• The problem:
Reproduce every line of the rows below, character for character, in the same order.

• Input:
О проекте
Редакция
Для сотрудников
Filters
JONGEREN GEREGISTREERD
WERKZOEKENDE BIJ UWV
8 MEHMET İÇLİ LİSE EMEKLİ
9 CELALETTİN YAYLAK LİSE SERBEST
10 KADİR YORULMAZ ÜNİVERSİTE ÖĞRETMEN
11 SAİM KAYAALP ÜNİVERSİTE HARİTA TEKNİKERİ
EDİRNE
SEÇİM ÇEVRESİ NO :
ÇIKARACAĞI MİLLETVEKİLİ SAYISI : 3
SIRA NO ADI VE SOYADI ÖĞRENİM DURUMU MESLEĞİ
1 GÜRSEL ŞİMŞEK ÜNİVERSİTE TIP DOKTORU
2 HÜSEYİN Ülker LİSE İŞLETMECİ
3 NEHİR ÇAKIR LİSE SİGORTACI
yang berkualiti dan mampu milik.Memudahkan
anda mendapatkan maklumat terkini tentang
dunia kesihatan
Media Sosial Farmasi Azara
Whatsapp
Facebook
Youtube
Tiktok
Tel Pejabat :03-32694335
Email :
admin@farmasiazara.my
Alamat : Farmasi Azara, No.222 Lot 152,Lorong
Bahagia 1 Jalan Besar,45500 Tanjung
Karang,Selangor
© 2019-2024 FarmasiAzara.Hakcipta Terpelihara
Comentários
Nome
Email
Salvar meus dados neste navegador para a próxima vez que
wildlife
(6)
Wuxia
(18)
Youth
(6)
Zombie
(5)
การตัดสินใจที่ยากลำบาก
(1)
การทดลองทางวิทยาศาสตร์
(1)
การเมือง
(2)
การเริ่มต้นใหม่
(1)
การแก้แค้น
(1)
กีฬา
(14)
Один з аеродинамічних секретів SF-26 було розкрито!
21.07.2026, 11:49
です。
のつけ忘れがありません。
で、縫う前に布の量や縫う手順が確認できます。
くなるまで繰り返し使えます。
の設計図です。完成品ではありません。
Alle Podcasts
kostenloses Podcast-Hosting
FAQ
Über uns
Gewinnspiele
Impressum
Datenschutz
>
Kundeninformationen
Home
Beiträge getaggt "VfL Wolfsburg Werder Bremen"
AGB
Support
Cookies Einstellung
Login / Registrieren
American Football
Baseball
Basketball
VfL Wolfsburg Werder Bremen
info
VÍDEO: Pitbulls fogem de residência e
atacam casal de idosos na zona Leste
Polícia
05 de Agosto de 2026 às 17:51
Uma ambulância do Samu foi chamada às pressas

• Response to the exercise:
О проекте
Редакция
Для сотрудников
Filters
JONGEREN GEREGISTREERD
WERKZOEKENDE BIJ UWV
8 MEHMET İÇLİ LİSE EMEKLİ
9 CELALETTİN YAYLAK LİSE SERBEST
10 KADİR YORULMAZ ÜNİVERSİTE ÖĞRETMEN
11 SAİM KAYAALP ÜNİVERSİTE HARİTA TEKNİKERİ
EDİRNE
SEÇİM ÇEVRESİ NO :
ÇIKARACAĞI MİLLETVEKİLİ SAYISI : 3
SIRA NO ADI VE SOYADI ÖĞRENİM DURUMU MESLEĞİ
1 GÜRSEL ŞİMŞEK ÜNİVERSİTE TIP DOKTORU
2 HÜSEYİN Ülker LİSE İŞLETMECİ
3 NEHİR ÇAKIR LİSE SİGORTACI
yang berkualiti dan mampu milik.Memudahkan
anda mendapatkan maklumat terkini tentang
dunia kesihatan
Media Sosial Farmasi Azara
Whatsapp
Facebook
Youtube
Tiktok
Tel Pejabat :03-32694335
Email :
admin@farmasiazara.my
Alamat : Farmasi Azara, No.222 Lot 152,Lorong
Bahagia 1 Jalan Besar,45500 Tanjung
Karang,Selangor
© 2019-2024 FarmasiAzara.Hakcipta Terpelihara
Comentários
Nome
Email
Salvar meus dados neste navegador para a próxima vez que
wildlife
(6)
Wuxia
(18)
Youth
(6)
Zombie
(5)
การตัดสินใจที่ยากลำบาก
(1)
การทดลองทางวิทยาศาสตร์
(1)
การเมือง
(2)
การเริ่มต้นใหม่
(1)
การแก้แค้น
(1)
กีฬา
(14)
Один з аеродинамічних секретів SF-26 було розкрито!
21.07.2026, 11:49
です。
のつけ忘れがありません。
で、縫う前に布の量や縫う手順が確認できます。
くなるまで繰り返し使えます。
の設計図です。完成品ではありません。
Alle Podcasts
kostenloses Podcast-Hosting
FAQ
Über uns
Gewinnspiele
Impressum
Datenschutz
>
Kundeninformationen
Home
Beiträge getaggt "VfL Wolfsburg Werder Bremen"
AGB
Support
Cookies Einstellung
Login / Registrieren
American Football
Baseball
Basketball
VfL Wolfsburg Werder Bremen
info
VÍDEO: Pitbulls fogem de residência e
atacam casal de idosos na zona Leste
Polícia
05 de Agosto de 2026 às 17:51
Uma ambulância do Samu foi chamada às pressas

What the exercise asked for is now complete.